Dubois changed positions, stretching his legs out. “My mother died when I was a boy.”
“I’m sorry…she was sick?”
“No, she died delivering me.’’
Silence slipped in between them again and Joe was thankful for it.
But then Dubois spoke again. “Joe,” he called out softly. “The truth is, my father despises me. He loved my mother. He couldn’t possibly love her murderer. And that’s what I am. He’s not going to come for me. You see, he’s disowned me. All I have of my mother’s now, is her maiden name.”
“What’s your father’s name?”
“Henri Cardinal,” Dubois breathed.
“The name rings a bell.”
“Of course it does. As it should. My father is an affluent man and favorite candidate for the liberal party.”
“And you’re in here, in the Icebox?”
“Oh yes, I am.’’
“You say he’s a liberal. Why? I thought all eminent French guys were fervent nationalists, working hard with the clergy to keep us all on our farms and knees.”

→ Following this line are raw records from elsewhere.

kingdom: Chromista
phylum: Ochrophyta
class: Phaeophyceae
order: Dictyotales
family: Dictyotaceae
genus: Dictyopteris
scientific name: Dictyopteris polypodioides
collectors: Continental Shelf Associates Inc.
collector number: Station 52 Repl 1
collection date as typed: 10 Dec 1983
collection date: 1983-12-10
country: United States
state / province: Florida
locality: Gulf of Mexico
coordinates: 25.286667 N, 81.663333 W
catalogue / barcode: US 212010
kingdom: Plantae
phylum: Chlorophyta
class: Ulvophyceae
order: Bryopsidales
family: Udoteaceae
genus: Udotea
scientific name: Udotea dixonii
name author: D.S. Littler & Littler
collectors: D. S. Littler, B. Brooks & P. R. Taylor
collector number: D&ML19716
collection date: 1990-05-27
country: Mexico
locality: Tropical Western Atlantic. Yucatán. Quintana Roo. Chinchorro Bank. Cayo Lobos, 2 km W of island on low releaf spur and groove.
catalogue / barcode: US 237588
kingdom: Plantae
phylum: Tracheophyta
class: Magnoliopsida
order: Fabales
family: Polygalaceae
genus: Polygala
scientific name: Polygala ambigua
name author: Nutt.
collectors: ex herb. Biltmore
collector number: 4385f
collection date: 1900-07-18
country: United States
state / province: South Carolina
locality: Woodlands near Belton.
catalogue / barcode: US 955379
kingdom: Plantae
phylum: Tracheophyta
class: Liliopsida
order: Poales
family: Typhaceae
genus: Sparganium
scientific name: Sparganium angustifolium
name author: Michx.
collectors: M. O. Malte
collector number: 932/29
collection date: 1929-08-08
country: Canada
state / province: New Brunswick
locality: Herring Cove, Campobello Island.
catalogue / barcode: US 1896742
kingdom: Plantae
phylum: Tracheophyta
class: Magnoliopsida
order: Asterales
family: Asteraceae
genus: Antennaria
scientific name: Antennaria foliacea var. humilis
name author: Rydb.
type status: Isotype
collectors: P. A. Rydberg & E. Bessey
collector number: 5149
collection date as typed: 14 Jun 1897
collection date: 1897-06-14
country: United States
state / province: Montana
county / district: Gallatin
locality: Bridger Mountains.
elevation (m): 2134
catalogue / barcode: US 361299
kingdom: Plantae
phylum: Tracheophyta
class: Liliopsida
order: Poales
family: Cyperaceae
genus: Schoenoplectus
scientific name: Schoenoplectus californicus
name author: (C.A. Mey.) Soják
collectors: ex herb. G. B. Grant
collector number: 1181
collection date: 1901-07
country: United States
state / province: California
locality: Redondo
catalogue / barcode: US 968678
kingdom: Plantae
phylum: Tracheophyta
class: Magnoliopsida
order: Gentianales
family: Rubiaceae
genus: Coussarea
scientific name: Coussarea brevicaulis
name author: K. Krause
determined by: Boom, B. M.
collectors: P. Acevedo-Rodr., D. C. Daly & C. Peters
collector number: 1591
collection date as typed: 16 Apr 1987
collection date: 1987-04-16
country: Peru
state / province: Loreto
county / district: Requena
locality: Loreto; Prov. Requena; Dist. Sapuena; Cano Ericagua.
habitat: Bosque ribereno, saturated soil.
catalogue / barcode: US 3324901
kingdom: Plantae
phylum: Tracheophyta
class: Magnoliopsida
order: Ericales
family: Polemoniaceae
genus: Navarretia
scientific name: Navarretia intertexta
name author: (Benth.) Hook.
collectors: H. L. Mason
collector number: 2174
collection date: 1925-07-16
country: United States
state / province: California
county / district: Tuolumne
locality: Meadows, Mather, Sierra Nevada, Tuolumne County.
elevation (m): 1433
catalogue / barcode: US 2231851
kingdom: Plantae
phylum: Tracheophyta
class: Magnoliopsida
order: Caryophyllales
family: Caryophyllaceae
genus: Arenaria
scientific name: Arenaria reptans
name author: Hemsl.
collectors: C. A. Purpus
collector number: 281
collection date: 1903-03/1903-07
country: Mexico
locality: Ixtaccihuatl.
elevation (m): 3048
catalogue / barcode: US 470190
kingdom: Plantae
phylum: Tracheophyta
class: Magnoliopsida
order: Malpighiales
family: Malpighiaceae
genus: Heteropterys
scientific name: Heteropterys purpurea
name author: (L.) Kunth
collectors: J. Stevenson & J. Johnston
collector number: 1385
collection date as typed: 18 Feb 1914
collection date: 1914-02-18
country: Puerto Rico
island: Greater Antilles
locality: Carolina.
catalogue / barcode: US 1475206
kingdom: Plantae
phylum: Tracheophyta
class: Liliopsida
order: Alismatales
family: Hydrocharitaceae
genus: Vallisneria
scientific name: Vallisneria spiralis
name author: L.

“My father is much too ambitious to consider language or culture. He goes where the money goes.”
“So, you’re the son of our future prime minister?”
“No. I’m no one’s son.”
There were steps in the hall. A guard was making his rounds. “Be quiet now,” Joe whispered.
The glow of a lantern passed their cell and Joe shut his eyes. He heard Dubois pretending to snore. Then the guard was gone, his steps echoing through the silence.
“The guards here, what are they like?”
“Just follow the rules and you’ll be all right.”
“When I first saw you, I thought you were a brute.”
“I am.”
“Good night, Joe.”
Joe finally closed his eyes and sleep rolled over him like an avalanche.